Values, needs and beneficial knowledge

Here is an initial proposal for a possible purpose: Knowledge for the good. Knowledge has always been at the center of the Jewish experience, and it is no less important to the ethos of Israeli society and its various sectors. Knowledge is the mobilizing factor for progress in society, and we so much like to take pride in being a start-up superpower.

 

Israel needs a foreign policy based on a purpose that integrates values and needs, and better knowledge can fulfill this purpose, thereby generating a new policy framework. It comes from within us and radiates outwards, to the world; it reflects an inner world of values, but one that is relevant and projected to the world. It also connects us to the democratic states to which we aspire to belong.

 

Knowledge can be a vital lever for policy on regional aid, forming the basis for regional and global cooperation. It is clear that technological know-how is needed to in order to transform the vast natural resources in our region, including the gas reserves discovered off Israel's coast, into sources for well-being.

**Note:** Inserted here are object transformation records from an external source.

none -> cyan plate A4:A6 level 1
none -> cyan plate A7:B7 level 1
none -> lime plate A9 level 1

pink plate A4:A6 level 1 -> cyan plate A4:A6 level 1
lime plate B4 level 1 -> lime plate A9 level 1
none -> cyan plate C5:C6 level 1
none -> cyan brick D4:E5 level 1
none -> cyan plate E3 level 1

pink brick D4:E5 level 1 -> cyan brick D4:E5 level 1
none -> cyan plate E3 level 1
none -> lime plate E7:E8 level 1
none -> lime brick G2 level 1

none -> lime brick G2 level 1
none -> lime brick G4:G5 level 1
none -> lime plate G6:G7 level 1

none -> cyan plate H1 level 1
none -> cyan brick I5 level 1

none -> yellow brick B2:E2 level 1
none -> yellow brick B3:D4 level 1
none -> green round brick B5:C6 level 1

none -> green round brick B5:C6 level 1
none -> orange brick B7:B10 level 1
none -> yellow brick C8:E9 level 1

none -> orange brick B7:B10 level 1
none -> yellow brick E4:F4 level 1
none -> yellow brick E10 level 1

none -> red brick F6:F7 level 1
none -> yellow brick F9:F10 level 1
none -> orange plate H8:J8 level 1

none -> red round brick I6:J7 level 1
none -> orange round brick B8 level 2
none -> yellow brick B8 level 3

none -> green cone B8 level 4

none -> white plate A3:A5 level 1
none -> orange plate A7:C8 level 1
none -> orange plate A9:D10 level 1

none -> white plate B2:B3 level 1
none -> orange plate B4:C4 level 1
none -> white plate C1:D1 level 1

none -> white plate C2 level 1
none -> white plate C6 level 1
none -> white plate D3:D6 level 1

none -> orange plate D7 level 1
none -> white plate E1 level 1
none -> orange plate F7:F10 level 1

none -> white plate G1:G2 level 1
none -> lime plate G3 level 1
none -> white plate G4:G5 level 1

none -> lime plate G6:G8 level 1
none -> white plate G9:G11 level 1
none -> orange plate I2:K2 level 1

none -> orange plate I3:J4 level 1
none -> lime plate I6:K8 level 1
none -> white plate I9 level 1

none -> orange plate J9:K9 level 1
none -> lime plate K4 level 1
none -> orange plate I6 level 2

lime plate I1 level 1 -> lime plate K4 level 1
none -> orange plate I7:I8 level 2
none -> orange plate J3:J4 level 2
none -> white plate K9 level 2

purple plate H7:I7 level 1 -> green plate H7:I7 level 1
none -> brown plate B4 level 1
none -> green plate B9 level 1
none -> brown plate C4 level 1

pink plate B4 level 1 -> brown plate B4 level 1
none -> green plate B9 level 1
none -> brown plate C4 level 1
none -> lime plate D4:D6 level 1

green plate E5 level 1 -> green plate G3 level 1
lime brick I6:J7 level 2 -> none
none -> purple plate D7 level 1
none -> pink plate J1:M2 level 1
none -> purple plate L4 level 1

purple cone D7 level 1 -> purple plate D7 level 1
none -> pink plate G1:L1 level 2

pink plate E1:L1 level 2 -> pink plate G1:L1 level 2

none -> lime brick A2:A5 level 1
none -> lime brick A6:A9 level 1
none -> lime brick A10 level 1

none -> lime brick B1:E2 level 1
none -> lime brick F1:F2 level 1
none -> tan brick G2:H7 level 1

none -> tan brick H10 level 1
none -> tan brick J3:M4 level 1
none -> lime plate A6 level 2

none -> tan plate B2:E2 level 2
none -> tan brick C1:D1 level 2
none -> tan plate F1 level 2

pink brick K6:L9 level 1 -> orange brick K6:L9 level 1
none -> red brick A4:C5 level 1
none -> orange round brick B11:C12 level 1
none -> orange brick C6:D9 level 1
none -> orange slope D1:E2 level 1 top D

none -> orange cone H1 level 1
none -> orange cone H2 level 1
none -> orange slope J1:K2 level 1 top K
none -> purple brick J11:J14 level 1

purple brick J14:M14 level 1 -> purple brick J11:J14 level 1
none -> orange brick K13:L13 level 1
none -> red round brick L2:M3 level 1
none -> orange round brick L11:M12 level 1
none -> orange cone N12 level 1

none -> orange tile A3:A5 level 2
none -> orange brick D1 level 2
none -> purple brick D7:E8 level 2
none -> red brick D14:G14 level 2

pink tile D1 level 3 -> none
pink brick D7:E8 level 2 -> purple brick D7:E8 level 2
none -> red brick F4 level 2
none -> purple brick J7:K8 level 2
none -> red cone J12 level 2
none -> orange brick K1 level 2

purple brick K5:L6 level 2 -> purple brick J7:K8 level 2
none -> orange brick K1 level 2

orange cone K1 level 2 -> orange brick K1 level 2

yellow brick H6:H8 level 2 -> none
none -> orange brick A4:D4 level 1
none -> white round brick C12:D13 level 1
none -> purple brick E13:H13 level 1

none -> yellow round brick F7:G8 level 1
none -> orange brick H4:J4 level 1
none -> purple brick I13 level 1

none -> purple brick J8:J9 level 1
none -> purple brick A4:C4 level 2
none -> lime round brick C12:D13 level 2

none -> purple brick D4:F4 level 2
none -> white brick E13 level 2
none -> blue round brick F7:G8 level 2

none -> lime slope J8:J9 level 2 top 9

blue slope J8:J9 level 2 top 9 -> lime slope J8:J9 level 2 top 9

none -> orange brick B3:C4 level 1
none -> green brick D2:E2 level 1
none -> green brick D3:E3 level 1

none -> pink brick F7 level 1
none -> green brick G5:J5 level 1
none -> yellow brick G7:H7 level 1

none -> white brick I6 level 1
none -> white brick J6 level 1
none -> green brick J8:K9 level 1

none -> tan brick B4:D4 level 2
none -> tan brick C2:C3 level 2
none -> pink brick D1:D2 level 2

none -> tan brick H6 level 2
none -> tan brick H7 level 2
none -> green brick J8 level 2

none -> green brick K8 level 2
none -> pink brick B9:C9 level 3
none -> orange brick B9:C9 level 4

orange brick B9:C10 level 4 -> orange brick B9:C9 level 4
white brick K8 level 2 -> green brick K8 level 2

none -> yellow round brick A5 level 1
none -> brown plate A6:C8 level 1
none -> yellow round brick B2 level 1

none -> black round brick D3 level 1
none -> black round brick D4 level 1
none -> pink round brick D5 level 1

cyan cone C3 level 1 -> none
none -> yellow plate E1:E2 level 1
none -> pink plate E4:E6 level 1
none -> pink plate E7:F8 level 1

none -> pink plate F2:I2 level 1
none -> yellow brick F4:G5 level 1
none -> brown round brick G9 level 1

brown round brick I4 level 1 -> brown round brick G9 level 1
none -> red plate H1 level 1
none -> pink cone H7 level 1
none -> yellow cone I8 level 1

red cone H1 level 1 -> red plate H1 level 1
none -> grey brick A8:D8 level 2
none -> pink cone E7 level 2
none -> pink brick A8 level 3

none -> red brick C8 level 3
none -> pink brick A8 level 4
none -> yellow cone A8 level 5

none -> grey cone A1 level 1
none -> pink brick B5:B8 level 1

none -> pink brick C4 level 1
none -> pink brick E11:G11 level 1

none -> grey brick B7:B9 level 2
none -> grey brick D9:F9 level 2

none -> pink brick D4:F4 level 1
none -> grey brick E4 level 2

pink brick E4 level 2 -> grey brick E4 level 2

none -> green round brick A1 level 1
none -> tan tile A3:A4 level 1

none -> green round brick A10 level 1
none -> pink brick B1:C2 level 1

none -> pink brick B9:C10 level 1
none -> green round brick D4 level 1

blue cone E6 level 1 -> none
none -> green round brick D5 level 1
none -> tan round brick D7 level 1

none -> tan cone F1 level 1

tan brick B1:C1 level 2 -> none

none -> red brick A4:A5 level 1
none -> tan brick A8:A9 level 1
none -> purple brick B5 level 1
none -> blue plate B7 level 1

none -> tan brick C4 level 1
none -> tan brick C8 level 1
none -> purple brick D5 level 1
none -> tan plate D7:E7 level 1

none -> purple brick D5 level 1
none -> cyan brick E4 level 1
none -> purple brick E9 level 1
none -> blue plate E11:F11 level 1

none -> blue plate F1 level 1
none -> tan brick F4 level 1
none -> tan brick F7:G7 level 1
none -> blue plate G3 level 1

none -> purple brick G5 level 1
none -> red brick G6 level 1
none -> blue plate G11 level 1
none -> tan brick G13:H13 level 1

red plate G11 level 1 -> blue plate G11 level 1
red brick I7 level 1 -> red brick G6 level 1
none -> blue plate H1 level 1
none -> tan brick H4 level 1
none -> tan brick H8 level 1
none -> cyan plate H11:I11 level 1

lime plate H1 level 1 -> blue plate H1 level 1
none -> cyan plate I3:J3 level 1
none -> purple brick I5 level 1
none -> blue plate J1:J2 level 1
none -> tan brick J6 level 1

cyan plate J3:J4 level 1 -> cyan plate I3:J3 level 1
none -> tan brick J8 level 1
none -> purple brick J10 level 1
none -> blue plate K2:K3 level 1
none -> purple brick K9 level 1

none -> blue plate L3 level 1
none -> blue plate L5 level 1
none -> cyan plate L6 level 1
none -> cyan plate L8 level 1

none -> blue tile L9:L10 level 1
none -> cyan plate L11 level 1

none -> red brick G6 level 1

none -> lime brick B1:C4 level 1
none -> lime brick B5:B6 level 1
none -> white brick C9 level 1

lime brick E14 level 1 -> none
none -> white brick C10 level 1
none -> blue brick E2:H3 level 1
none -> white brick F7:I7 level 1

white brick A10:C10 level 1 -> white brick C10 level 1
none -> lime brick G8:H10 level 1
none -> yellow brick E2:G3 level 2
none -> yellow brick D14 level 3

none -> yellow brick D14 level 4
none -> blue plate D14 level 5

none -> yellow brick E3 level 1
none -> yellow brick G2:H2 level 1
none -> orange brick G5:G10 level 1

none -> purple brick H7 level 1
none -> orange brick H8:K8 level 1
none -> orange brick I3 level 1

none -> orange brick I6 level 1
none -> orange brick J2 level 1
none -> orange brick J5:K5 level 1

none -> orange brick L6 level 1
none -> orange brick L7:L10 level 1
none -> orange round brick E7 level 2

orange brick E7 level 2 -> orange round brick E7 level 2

Technological knowledge is also required in order to transform natural resources in environmentally friendly ways. Knowledge, then, is a major crossroads for cooperation that can drive the processes of conflict resolution.

 

But knowledge does not only mean better technical knowledge, but also as part of the social infrastructure, as fruit of the tree of knowledge of good and evil. A deep perception of knowledge such as this opposes its cynical use, as, for example, did the State of Israel with its aid policy for African countries in the 1960s. In that instance, technological, medical and defense know-how were mainly employed to strengthen ties with local elites. This short-term policy hurt national interests when the political elites were replaced with other elites, or when there was a broader regime change. Thus, cooperation with South Africa, based on tech knowledge and a convergence of interests, was transformed with the collapse of the Apartheid regime and became an albatross around the neck of the State of Israel.

 

Beneficial knowledge is therefore also good and evil knowledge, and understanding this stems from the fact that we are human beings with similar needs, and we all deserve recognition and respect. This is a moral perception of knowledge as inclusion not exclusion, and a lever to mutual respect rather than arrogance.

 

As such, beneficial knowledge should also form the basis of negotiations with the Palestinians, creating a dialogue based in honesty not hypocrisy, willingness not aggression; dialogue that strives for reconciliation and peace while securing the international legitimacy of the State of Israel for generations to come.

 

And another advantage: beneficial knowledge as a purpose of foreign policy will also compel us to return to ourselves and place education at our core, so that knowledge continues to define us, as well as our foreign policy.

  

Piki Ish-Shalom is the director of the Leonard Davis Institute for International relations and Associate Professor at the Department of International Relations, the Hebrew University of Jerusalem.